My turn to step out and find a new woman to cling to came 18 years ago, at which point The Saint had reached the ripe old age of 42, an age that seemed to me to be beyond the ability to fathom.
Since that day in August, 1986 when I loaded my goo and drove to Pennsylvania to take a wife and job, I have come nearer and nearer to the ripe old age of The Saint who, job finished, turned me loose on that fine August morning. But in some twist of the space/time continuum, some cosmic whip action caused a piece of string to loop so that it touched another piece of the string. While I neared the age that she was when I left her, she began nearing the age that I was when I left.
Imagine the awkward situation in which she now finds herself at 24, trying to raise an old geezer whose quantum loop didn't quite make contact in the same way hers did. No doubt his has also slowed down time, but it hasn't traveled backward like hers has.

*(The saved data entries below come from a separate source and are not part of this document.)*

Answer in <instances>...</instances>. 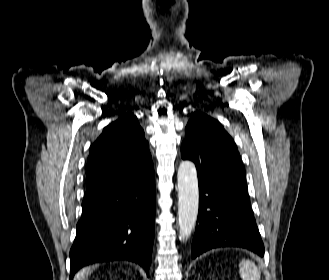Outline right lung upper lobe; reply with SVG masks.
Here are the masks:
<instances>
[{
  "label": "right lung upper lobe",
  "mask_w": 329,
  "mask_h": 280,
  "mask_svg": "<svg viewBox=\"0 0 329 280\" xmlns=\"http://www.w3.org/2000/svg\"><path fill=\"white\" fill-rule=\"evenodd\" d=\"M153 170L149 144L137 117L128 113L104 128L90 148L86 185L111 176L145 174Z\"/></svg>",
  "instance_id": "obj_1"
}]
</instances>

She and dad are not the only ones who find this situation awkward. Imagine, at 40, constantly calling a 24 year old for advice. Though her receding age has not diminished her wisdom, nor impeded the acquisition of increasing wisdom normally afforded with the advancement of the years, it is a bit awkward to look to someone nearly half your age for these life-nuggets that are so desperately needed in surviving the advancement of middle age. Truthfully, she has never been where I am, and therefore hasn't much to offer. Oh, that I could reach the middle-age threshold and then reverse the process as she has. Skip the crisis. Skip the saggy skin and crow's feet. Skip the aching joints. Skip the red convertible. Just go straight to a good, solid, 20-something's Rav4.
But there is an upside to a mother who grows ever younger, ever hipper. She dislikes my music less and less as the years pass and she probably won't be nearly as devastated to find out that her 40 year-old son just got a tattoo instead of a red convertible. Actually, I'm a little more worried about my own reaction if I were to find out that she got a tattoo. Say it ain't so.
So on this 21st day of January, 2005, I blogify my love, appreciation, and indebtedness in the form of goofy words and the obligatory MP3 of my Happy Birthday arrangement.
Though the words are all for you, mom, you've got to share the playing of Feliz Cumpleanos del Sur with Greg Gillmeister (happy birthday - you're 41 before me), and a memorial hug for Uncle Roy.